Desligados, precisam conectar-se. Nenhuma das conexões que venham a preencher a lacuna deixada pelos vínculos ausentes ou obsoletos tem, contudo, a garantia da permanência. De qualquer modo, eles só precisam ser frouxamente atados para que possam ser outra vez desfeitos, sem grandes delongas, quando os cenários mudarem — o que, na
modernidade liquida, de certo ocorrerá repetidas vezes.

A misteriosa fragilidade dos vínculos humanos, o sentimento de insegurança que ela inspira e os desejos conflitantes (estimulados por tal sentimento) de apertar os laços e ao mesmo tempo mantê-los frouxos, é o que este livro busca esclarecer, registrar e apreender.

Carecendo da visão aguda de Musil, tanto quanto da riqueza de sua palheta e da sutileza de suas
pinceladas — de fato, de quaisquer dos requintados talentos que fizeram de Der Mann ohne Eigenschaften um retrato definitivo do homem moderno —, devo restringir-me a traçar um
painel de esboços imperfeitos e fragmentários, em lugar de tentar produzir uma imagem completa. O máximo que posso esperar obter é um kit identitário, um retraio compósito capaz de
conter tanto lacunas e espaços em branco quanto seções completas. Mesmo essa composição final, contudo, será um trabalho inacabado, a ser concluído pelos leitores.
 
     O principal herói deste livro é o relacionamento humano. Seus personagens centrais são homens
e mulheres.
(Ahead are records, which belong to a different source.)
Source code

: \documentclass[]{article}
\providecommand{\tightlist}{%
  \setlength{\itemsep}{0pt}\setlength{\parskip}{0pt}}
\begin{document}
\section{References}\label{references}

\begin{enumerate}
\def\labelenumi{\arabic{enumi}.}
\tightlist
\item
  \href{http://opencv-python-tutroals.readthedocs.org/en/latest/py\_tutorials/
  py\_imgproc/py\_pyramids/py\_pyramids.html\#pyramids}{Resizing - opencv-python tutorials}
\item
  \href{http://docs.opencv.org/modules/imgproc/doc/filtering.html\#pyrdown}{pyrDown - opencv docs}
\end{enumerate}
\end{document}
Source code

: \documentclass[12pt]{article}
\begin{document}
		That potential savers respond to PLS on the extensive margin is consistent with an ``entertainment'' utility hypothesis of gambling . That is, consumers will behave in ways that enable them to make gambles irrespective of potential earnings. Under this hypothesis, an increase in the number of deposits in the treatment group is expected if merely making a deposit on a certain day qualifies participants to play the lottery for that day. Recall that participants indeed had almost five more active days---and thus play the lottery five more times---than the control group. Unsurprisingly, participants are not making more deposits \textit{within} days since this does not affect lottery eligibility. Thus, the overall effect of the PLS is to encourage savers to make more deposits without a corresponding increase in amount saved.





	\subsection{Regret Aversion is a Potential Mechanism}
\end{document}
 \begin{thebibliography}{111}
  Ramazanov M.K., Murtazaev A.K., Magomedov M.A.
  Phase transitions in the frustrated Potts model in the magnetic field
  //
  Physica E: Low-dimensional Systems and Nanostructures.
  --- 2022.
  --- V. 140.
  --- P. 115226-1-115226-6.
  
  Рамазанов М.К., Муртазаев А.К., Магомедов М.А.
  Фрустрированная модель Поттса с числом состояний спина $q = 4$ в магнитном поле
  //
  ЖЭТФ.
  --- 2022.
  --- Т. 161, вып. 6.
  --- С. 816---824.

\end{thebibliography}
Nossos contemporâneos, desesperados por terem sido abandonados aos seus próprios sentidos e sentimentos facilmente descartáveis, ansiando pela segurança do convívio e pela mão amiga com que possam contar num momento de aflição, desesperados por “relacionar-se” e, no entanto desconfiados da condição de “estar ligado”, em particular de estar ligado
“permanentemente” para não dizer eternamente, pois temem que tal condição possa trazer
encargos e tensões que eles não se consideram aptos nem dispostos a suportar, e que podem limitar severamente a liberdade de que necessitam para — sim, seu palpite está certo — relacionar-se.

        Em nosso mundo de furiosa “individualização”, os relacionamentos são bênçãos ambíguas. Oscilam entre o sonho e o pesadelo, e não há como determinar quando um se transforma no outro. Na maior parte do tempo, esses dois avatares coabitam embora em diferentes níveis de consciência. No líquido cenário da vida moderna, os relacionamentos talvez sejam os representantes mais comuns, agudos, perturbadores e profundamente sentidos da ambivalência, e por isso, podemos garantir, que se encontram tão firmemente no cerne das atenções dos modernos e líquidos indivíduos-por-decreto, e no topo de sua agenda existencial.

“Relacionamento” é o assunto mais quente do momento, e aparentemente o único jogo que vale a pena, apesar de seus óbvios riscos. Alguns sociólogos, acostumados a compor teorias a partir de questionários, estatísticas e crenças baseadas no senso comum, apressam-se em concluir que seus contemporâneos estão totalmente abertos a amizades, laços, convívio, comunidade. De fato,
contudo (como se seguíssemos a regra de Martin Heidegger de que as coisas só se revelam à consciência por meio da frustração que provocam — fracassando, desaparecendo,
comportando-se de forma inadequada ou negando sua natureza de alguma outra forma), hoje em dia as atenções humanas tendem a se concentrar nas satisfações que esperamos obter das relações, precisamente porque, de alguma forma, estas não têm sido consideradas plena e verdadeiramente satisfatórias. E, se satisfazem, o preço disso tem sido com freqüência
considerado excessivo e inaceitável. Em seu famoso experimento, Miller e Dollard viram seus ratos de laboratório atingirem o auge da excitação e da agitação quando “a atração se igualou à repulsão” ou seja, quando a ameaça do choque elétrico e a promessa de comida saborosa finalmente atingiram o equilíbrio.